DOCUMENT TEXT →
#####
# Age of Mythology Multiplayer Problems



## theruler (Jul 24, 2007)

I recently got a new computer with Windows Vista, and today when I went to play multiplayer on AoM I got this error message when I tried to connect "Unable to connect to UDP port 2300..." blah blah blah.

I checked my firewall and stuff - everything seemed okay. I used google and found a few sites that offered some tips to fix the problem - none of them worked. Anybody have any clue what to do?...It works just fine on my brother's computer.


----------



## pharoah (Aug 28, 2006)

alot of older games are going to rely on the publisher releasing a patch.because vista uses a different ip protocol than xp.i have older games that wont work either online.


----------



## netherfoam (Apr 5, 2008)

right click on AOM shortcut, go properties, go compatibility tab, select to run it in compatibility mode as your previous comps system, go further down and tick run as admin. then click apply and okay. Should get you past cannot connect due to udp port 2300 or whatever in multiplayer (altho i am having problems connecting to games hosted with 3+ players)


----------



## Any751 (Nov 7, 2009)

I did as netherfoam did and it was about to work but it said my CD key is not validated and to w8. I w8ed but it did the same thing y?


----------
#####
STORED DATA →
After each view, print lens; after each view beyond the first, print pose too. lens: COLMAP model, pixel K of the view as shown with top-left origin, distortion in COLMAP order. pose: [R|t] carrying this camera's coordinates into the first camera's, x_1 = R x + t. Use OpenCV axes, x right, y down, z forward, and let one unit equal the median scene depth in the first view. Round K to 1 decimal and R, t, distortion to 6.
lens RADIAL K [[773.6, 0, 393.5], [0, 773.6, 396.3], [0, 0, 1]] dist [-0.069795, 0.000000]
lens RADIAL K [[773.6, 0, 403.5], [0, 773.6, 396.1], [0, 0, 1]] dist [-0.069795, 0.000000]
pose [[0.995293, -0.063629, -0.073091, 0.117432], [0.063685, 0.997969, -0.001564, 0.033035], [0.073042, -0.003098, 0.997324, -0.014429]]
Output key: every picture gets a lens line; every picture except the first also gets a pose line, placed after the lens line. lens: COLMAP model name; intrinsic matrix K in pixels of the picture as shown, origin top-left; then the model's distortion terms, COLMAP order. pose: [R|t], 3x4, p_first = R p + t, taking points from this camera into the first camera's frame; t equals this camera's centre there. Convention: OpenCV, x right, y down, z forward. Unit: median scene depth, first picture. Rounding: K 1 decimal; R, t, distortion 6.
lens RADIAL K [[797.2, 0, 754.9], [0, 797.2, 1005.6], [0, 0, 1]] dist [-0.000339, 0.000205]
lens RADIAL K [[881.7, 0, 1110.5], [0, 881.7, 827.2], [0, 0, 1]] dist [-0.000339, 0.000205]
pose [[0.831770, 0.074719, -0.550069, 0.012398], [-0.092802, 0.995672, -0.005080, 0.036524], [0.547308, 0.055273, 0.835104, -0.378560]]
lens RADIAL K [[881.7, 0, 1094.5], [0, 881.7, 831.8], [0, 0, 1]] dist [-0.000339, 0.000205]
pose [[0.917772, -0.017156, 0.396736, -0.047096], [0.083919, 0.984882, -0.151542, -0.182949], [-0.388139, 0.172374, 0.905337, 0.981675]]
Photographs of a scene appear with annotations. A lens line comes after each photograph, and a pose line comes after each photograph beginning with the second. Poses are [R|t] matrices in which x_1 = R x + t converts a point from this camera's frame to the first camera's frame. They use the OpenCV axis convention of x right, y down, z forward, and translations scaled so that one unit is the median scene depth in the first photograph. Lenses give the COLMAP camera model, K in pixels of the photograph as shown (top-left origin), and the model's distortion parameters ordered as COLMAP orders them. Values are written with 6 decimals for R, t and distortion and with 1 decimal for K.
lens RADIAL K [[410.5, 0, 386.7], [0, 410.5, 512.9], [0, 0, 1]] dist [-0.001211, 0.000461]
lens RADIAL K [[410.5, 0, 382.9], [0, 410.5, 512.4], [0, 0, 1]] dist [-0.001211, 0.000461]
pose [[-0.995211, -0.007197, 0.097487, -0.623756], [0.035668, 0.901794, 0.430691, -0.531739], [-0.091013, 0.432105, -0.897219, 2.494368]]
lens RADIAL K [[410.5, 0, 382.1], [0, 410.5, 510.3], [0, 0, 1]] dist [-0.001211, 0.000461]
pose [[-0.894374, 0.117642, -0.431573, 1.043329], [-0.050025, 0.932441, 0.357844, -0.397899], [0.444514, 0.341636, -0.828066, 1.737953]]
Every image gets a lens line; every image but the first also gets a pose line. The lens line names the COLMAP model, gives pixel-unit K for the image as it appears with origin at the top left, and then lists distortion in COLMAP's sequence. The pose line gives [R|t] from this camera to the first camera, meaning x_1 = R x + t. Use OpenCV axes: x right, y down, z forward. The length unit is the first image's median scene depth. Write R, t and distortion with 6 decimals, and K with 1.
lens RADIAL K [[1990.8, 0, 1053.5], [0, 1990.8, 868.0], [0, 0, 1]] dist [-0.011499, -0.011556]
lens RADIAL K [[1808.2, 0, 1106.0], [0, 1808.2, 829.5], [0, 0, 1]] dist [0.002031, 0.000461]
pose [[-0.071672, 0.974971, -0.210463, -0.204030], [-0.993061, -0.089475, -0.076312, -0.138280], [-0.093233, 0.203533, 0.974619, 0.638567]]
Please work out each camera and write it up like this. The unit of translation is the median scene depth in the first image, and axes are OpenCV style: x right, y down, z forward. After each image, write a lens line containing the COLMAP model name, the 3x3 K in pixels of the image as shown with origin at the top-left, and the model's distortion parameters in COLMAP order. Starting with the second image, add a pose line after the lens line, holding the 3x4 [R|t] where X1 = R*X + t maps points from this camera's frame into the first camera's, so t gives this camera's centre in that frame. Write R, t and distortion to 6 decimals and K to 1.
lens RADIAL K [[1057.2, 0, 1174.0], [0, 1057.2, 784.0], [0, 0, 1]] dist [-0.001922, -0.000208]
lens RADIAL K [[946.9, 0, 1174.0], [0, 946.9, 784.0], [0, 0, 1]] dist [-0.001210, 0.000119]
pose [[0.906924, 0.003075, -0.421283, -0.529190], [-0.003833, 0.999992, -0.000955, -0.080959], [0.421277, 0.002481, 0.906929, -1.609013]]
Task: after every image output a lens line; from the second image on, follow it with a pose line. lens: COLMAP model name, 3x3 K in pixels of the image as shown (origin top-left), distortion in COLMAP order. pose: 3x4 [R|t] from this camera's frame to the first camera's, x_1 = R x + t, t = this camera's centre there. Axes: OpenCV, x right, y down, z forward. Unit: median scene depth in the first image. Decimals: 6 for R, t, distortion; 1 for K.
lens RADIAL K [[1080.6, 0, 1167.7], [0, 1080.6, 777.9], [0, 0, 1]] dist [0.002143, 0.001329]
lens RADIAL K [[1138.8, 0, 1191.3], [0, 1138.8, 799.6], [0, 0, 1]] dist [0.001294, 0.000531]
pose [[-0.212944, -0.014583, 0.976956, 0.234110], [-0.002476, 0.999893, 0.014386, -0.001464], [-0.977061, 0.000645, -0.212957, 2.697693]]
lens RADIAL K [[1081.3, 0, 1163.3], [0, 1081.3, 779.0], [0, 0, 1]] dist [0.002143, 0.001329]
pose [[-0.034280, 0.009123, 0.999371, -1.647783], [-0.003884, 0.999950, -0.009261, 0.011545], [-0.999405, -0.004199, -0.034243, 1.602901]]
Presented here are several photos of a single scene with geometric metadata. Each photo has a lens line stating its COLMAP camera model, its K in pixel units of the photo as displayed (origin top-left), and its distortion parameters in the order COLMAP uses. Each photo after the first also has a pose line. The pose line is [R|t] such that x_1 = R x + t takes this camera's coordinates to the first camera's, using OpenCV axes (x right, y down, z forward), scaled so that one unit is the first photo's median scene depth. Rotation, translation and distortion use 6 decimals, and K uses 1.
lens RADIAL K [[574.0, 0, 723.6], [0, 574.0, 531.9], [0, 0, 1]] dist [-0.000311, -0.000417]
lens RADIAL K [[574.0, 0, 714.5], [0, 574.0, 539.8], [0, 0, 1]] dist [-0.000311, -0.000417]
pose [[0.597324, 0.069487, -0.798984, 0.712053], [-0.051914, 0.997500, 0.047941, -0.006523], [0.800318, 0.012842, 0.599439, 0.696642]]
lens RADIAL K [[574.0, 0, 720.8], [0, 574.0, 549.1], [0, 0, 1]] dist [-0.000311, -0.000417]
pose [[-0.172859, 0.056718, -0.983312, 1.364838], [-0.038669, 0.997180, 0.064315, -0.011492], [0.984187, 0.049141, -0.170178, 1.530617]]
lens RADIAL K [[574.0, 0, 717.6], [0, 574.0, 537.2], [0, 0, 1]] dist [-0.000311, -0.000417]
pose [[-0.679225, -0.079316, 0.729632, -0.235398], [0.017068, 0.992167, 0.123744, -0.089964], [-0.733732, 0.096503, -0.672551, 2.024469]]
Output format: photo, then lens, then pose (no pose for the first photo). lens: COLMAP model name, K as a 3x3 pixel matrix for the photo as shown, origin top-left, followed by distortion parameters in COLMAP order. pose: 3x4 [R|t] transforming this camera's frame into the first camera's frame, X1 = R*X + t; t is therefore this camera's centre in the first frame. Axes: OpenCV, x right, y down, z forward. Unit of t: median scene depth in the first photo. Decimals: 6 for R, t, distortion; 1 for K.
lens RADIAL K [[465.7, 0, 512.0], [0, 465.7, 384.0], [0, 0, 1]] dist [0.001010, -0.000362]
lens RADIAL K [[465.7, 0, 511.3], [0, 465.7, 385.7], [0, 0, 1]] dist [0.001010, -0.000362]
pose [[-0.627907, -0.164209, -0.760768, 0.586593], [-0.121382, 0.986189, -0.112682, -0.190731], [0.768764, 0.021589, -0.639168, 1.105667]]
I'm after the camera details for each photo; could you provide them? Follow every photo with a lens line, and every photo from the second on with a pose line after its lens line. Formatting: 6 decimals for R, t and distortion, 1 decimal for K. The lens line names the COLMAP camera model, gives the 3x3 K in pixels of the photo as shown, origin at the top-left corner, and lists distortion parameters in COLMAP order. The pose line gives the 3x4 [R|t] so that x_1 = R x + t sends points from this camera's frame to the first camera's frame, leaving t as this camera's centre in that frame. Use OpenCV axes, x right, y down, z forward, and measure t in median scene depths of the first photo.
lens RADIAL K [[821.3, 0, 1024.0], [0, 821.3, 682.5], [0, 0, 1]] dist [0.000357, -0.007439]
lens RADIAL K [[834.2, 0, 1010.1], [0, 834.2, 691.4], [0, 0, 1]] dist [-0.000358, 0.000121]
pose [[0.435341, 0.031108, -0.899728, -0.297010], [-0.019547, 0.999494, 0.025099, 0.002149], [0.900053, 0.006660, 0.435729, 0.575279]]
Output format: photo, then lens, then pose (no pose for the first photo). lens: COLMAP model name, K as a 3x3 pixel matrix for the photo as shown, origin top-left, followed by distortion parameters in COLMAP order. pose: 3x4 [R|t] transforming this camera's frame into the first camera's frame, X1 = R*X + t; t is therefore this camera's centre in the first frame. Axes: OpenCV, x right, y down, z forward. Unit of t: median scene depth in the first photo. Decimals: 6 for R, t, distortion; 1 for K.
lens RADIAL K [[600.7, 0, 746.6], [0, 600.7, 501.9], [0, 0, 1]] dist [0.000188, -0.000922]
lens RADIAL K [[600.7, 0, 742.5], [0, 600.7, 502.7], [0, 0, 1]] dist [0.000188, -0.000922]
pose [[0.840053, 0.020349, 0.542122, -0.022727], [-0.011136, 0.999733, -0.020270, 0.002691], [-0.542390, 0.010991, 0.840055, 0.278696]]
#####
EXERCISE BRIEF → Output the passage of the Age of Mythology multiplayer thread between "## netherfoam (Apr" and "same thing y?", inclusive.

ANSWER SECTION →
## netherfoam (Apr 5, 2008)

right click on AOM shortcut, go properties, go compatibility tab, select to run it in compatibility mode as your previous comps system, go further down and tick run as admin. then click apply and okay. Should get you past cannot connect due to udp port 2300 or whatever in multiplayer (altho i am having problems connecting to games hosted with 3+ players)


----------



## Any751 (Nov 7, 2009)

I did as netherfoam did and it was about to work but it said my CD key is not validated and to w8. I w8ed but it did the same thing y?